Start of Source information

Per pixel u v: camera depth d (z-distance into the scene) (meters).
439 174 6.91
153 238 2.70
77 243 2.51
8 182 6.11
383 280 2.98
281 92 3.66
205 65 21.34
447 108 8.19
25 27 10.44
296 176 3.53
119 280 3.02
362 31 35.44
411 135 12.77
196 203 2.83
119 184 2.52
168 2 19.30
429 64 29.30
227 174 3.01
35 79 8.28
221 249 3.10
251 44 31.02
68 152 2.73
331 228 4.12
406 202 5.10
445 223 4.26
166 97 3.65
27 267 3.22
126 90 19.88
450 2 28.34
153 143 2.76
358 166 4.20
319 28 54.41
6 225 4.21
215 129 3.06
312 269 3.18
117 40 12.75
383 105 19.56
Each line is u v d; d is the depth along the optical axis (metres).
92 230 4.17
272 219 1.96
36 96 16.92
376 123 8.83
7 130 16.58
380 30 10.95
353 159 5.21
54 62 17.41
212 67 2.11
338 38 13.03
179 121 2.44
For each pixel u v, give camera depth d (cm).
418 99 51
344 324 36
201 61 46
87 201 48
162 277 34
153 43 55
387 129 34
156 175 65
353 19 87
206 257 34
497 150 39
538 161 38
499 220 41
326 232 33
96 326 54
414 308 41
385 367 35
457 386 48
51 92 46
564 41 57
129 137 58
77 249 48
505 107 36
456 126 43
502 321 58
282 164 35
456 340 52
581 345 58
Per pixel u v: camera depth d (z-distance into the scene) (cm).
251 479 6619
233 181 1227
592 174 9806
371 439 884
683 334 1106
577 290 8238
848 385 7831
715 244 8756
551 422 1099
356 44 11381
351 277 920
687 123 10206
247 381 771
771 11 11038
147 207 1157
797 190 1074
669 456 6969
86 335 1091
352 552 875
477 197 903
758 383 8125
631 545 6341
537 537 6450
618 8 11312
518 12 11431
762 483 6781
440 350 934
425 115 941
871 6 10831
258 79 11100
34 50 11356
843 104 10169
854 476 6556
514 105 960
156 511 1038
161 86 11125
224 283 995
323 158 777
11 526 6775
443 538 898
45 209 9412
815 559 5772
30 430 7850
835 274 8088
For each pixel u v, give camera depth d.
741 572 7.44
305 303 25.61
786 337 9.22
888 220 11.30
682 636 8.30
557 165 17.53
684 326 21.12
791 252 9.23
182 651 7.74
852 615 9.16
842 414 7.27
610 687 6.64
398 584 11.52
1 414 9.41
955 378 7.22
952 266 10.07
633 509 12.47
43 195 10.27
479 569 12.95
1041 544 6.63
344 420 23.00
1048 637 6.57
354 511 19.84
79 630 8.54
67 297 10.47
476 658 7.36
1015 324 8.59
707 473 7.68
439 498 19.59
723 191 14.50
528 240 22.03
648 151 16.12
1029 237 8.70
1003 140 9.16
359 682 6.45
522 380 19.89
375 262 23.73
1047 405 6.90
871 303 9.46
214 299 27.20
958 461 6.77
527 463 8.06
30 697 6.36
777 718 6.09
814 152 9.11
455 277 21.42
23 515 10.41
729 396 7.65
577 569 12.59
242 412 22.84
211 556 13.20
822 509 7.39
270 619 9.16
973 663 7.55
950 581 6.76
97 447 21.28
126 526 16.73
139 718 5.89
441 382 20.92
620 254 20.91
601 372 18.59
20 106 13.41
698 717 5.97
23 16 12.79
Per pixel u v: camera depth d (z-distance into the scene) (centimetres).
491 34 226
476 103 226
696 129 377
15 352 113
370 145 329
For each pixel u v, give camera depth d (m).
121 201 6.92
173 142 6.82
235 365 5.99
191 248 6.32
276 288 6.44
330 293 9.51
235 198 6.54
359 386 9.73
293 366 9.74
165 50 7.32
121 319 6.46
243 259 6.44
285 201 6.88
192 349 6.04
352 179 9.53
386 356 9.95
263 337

End of Source information

Task brief - Give the exact lines, and only those, from the line containing "296 176 3.53" through the line containing "450 2 28.34" in the entries above.

Response box -
296 176 3.53
119 280 3.02
362 31 35.44
411 135 12.77
196 203 2.83
119 184 2.52
168 2 19.30
429 64 29.30
227 174 3.01
35 79 8.28
221 249 3.10
251 44 31.02
68 152 2.73
331 228 4.12
406 202 5.10
445 223 4.26
166 97 3.65
27 267 3.22
126 90 19.88
450 2 28.34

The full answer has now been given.